IV – Atendendo à natureza contratual dessa remissão é necessário o acordo entre os titulares da relação creditória.

Decisão Texto Integral: Acordam, em conferência, no Tribunal da Relação de Coimbra:

I – A... , residente na Guarda, com o patrocínio do MºPº, instaurou a presente acção declarativa com processo comum emergente de contrato individual de trabalho contra B... , também ele residente nesta cidade, pedindo que seja declarada a ilicitude do seu despedimento e, em consequência, o réu condenado no pagamento das seguintes quantias:

a) Retribuições até ao trânsito em julgado da presente, e das quais logo liquidou a quantia de € 680,84;

b) Indemnização, pela qual opta, no valor de € 3.350,00;

c) Férias não gozadas em 2007 e correspondente subsídio, no montante de € 604,50;

d) Subsídios de férias (gozadas em 2008) e de Natal do mesmo ano, no montante total de € 852,00;

e) Férias não gozadas, e proporcionais de subsídios de férias e de Natal referentes ao trabalho prestado no ano de 2011, no montante de € 1.333,74;

f) Juros, à taxa legal, sobre todas estas quantias, desde as respectivas datas de vencimento e até integral pagamento.
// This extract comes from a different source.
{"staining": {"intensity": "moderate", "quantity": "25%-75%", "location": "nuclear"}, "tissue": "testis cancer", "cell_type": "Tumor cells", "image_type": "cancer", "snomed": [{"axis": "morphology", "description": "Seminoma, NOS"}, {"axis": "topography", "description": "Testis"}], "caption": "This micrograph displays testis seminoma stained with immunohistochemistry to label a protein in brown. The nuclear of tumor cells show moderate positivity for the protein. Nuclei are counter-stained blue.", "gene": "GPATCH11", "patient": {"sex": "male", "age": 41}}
Alegou, em breve síntese, que foi trabalhador agrícola por conta deste réu desde Abril de 2007, auferindo retribuição em espécie – habitação para todo o agregado familiar, com água e electricidade – e em dinheiro, sem que lhe fossem passados recibos nem comunicado o trabalho à segurança social, até 30 de Novembro de 2011, momento em que lhe foi comunicado, por escrito, a extinção do posto de trabalho por incompatibilidade na relação com o trabalhador.


+

Na audiência de partes não foi possível a composição amigável do litígio pelo que se ordenou a notificação do réu para contestar, o que este fez alegando, também muito em síntese, que o processo não é o próprio, pois que deveria ter sido utilizado o processo especial de impugnação judicial da regularidade e licitude do despedimento, para cuja instauração, aliás, teria já decorrido o correspondente prazo de caducidade, que a sua admissão ocorreu em Julho de 2008, que apenas existiam, na propriedade, ovinos, que a família do autor residia na quinta apenas por mera liberalidade, auferindo o autor, em dinheiro, o correspondente ao salário mínimo, sempre comunicado aos serviços de segurança social.
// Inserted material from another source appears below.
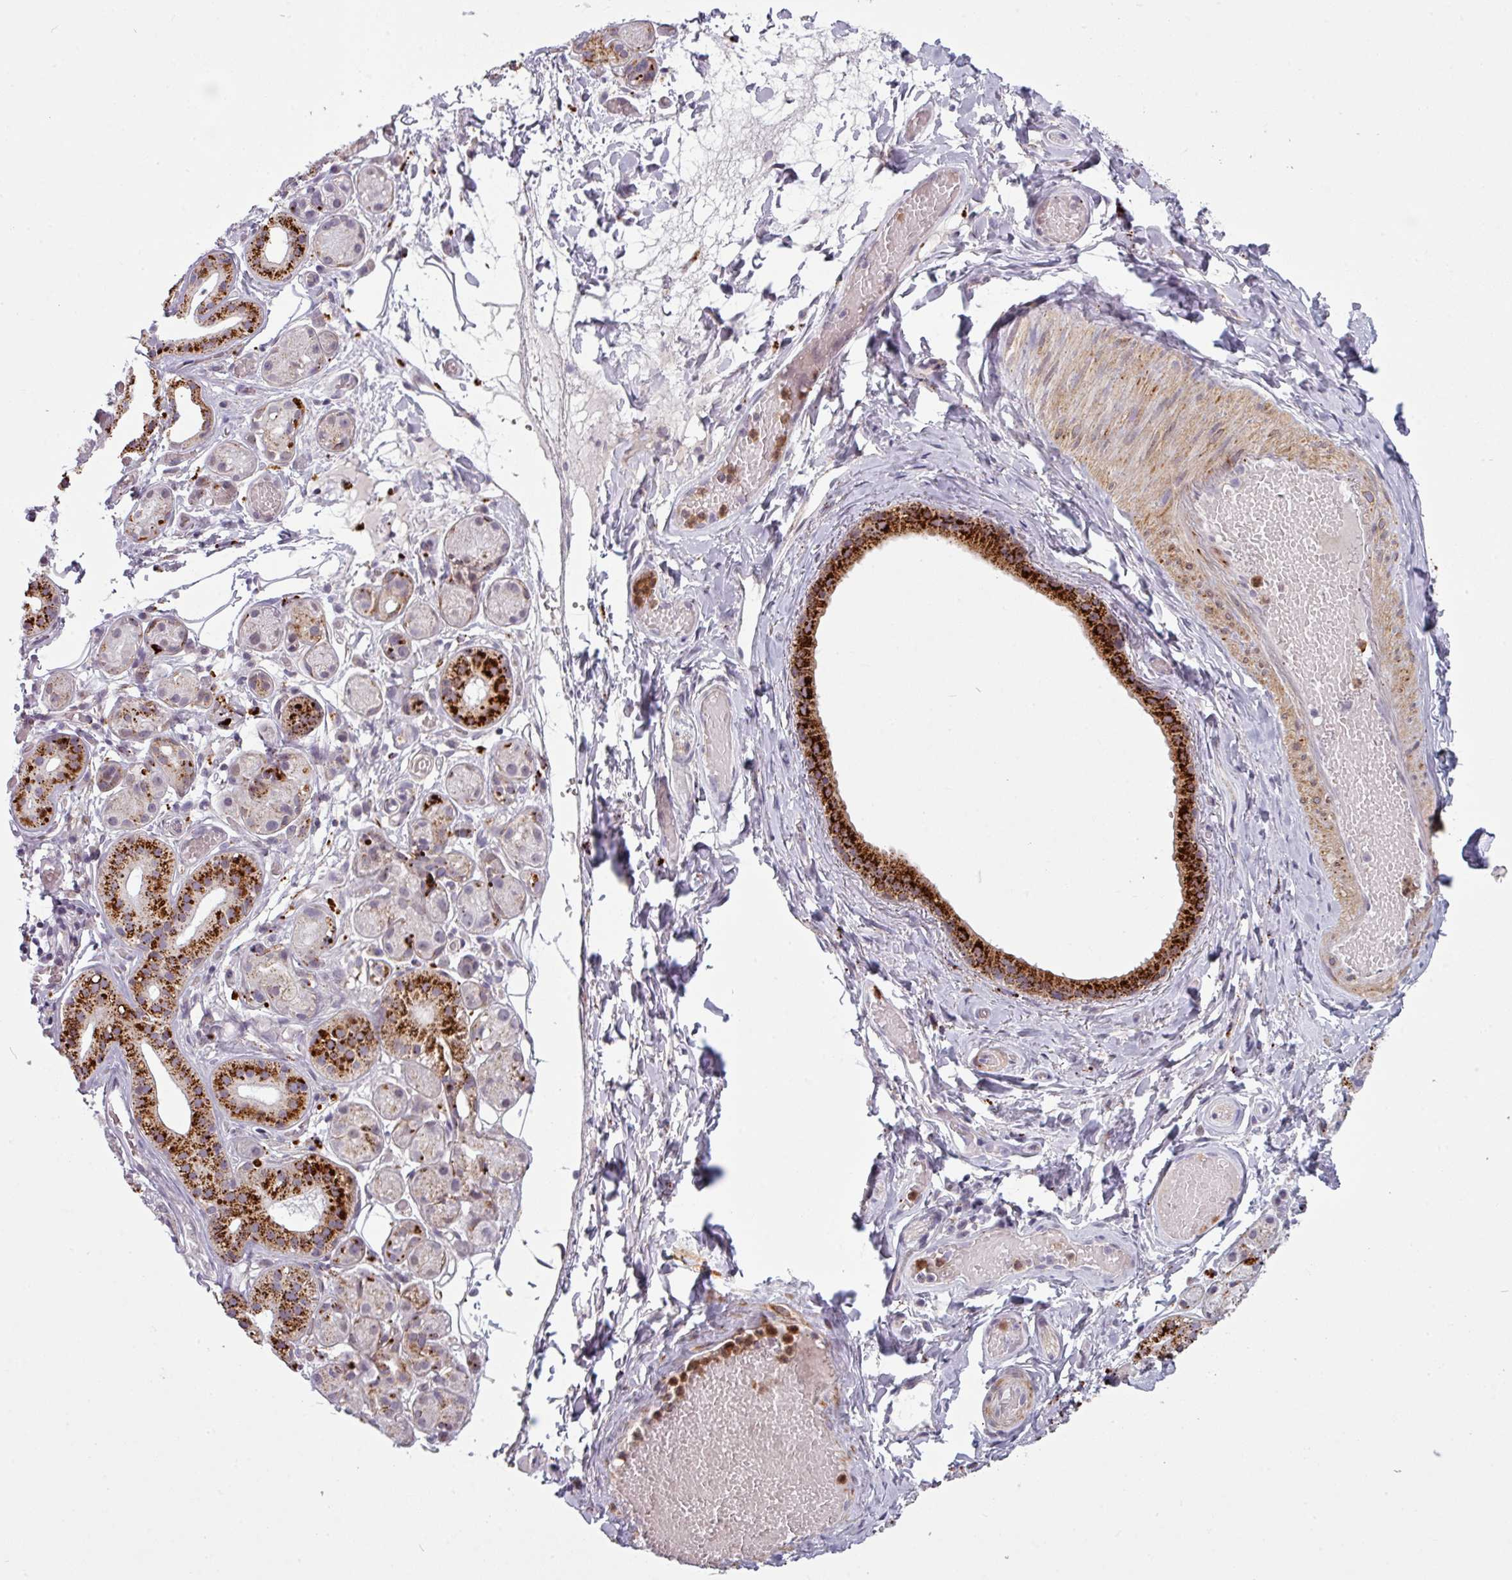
{"staining": {"intensity": "strong", "quantity": ">75%", "location": "cytoplasmic/membranous"}, "tissue": "salivary gland", "cell_type": "Glandular cells", "image_type": "normal", "snomed": [{"axis": "morphology", "description": "Normal tissue, NOS"}, {"axis": "topography", "description": "Salivary gland"}], "caption": "Immunohistochemistry (DAB) staining of normal salivary gland displays strong cytoplasmic/membranous protein expression in approximately >75% of glandular cells.", "gene": "MAP7D2", "patient": {"sex": "male", "age": 82}}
Finaliza alegando que foi o autor quem avisou o réu que pretendia passar a trabalhar para diferente empregador, e que lhe veio a pedir a declaração de extinção do posto de trabalho para passar a receber subsídio de desemprego, ao que o contestante anuiu, mesmo sabendo não reflectir, tal declaração, a verdadeira causa da extinção do vínculo laboral, e que fizeram então as contas, tendo o autor recebido tudo quanto lhe era devido e assinado a declaração que junta.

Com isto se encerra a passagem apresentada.